◆ **EXERCISE GOAL**: From the line that includes "vfov_deg: 67.3" to the last line of the data, quote each line precisely; both boundary lines belong in the answer.

▼▼▼

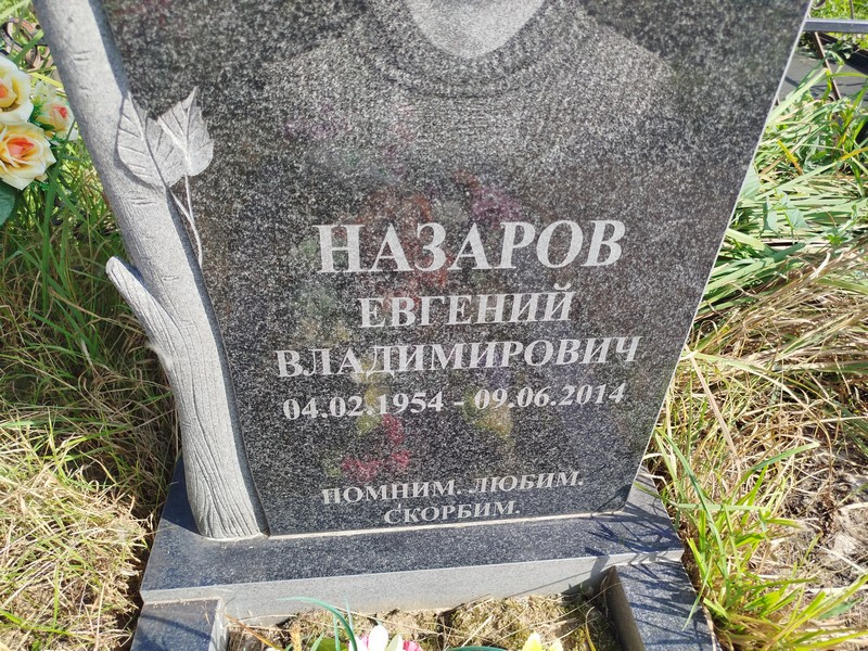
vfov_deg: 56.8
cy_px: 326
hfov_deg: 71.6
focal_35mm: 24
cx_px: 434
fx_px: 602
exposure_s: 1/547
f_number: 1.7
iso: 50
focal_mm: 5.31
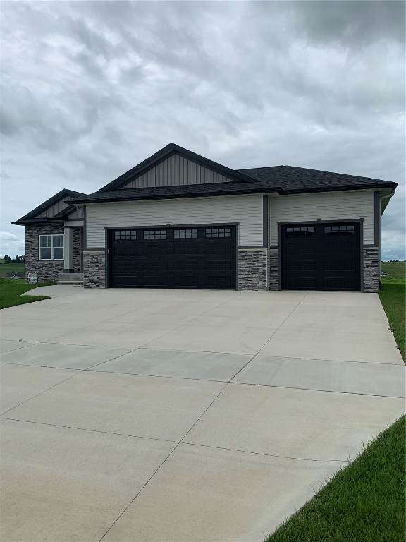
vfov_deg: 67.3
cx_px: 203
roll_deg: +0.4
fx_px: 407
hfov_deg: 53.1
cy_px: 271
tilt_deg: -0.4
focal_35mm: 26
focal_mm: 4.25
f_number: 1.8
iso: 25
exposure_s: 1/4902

▲▲▲

◆ **COMPLETED TASK**:
vfov_deg: 67.3
cx_px: 203
roll_deg: +0.4
fx_px: 407
hfov_deg: 53.1
cy_px: 271
tilt_deg: -0.4
focal_35mm: 26
focal_mm: 4.25
f_number: 1.8
iso: 25
exposure_s: 1/4902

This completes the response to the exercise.